WORK ORDER 1: In the passage about Tony Evers's annual address, what does it say Evers has little regard for?
WORK ORDER 2: Please continue the passage about Tony Evers's annual address from the point where it stops.

SOURCE EXTRACT:
□ □ □ □

Tony Evers is the state Superintendent of Schools. Every year, the person in that job gives a kind of “state of the schools” address. It’s normally a pretty mundane affair. This year, Tony Evers decided to use his official office to ramble on about all sorts of things that have nothing to do with schools, like transportation, Medicaid, etc. It’s clearly a political speech on the taxpayers’ dime. There isn’t much recourse for it since Evers is in a constitutional elected office, but it’s worth noting that Evers has little regard for separating his office from his campaign for governor.
State Superintendent Tony Evers on Thursday blasted the Republican-controlled Legislature and Gov. Scott Walker for not significantly increasing school funding in recent years, refusing to take federal money to expand Medicaid and for the condition of the state’s roads.

□ □ □ □

DATASET ENTRIES:
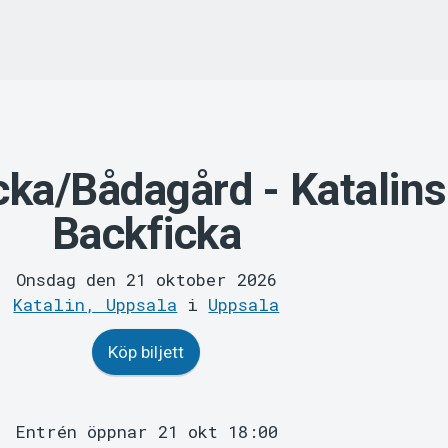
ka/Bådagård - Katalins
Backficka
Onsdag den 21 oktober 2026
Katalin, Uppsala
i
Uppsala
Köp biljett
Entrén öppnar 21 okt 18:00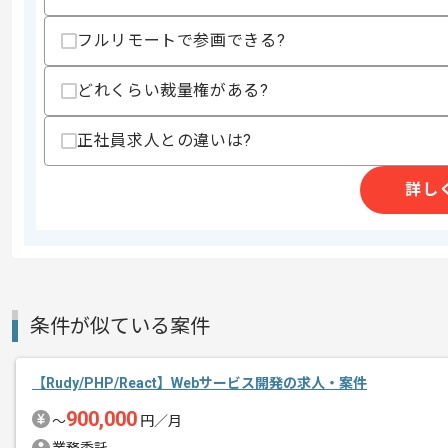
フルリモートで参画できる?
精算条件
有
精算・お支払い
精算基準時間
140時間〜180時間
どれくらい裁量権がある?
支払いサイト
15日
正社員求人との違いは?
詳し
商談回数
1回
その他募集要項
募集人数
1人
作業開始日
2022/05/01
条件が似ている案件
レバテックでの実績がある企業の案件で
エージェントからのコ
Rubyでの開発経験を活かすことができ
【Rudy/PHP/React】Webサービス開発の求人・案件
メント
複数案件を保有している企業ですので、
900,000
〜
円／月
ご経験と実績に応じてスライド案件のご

□ □ □ □

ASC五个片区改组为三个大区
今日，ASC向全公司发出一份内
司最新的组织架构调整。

□ □ □ □

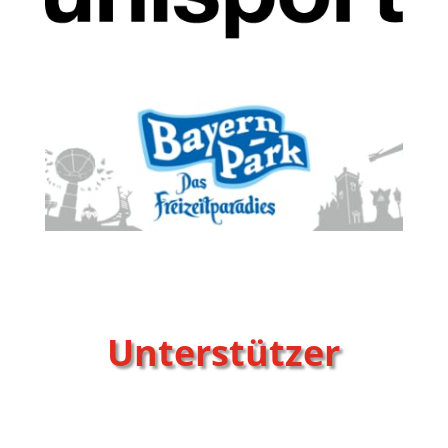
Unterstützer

□ □ □ □

ANSWER SPACE 1: Separating his office from his campaign for governor.

ANSWER SPACE 2:
Evers, who announced last month he is challenging Walker in 2018, took aim at his future opponent and the Republican Party on several issues during his annual “state of education” address at the state Capitol — remarks typically focused on K-12 education, which he oversees as the head of the Department of Public Instruction.
Quoting President Teddy Roosevelt throughout what verged on a political stump speech, Evers told the Capitol rotunda full of school superintendents, lawmakers and other state officials that Roosevelt “is calling us to stand tall in the face of adversity.”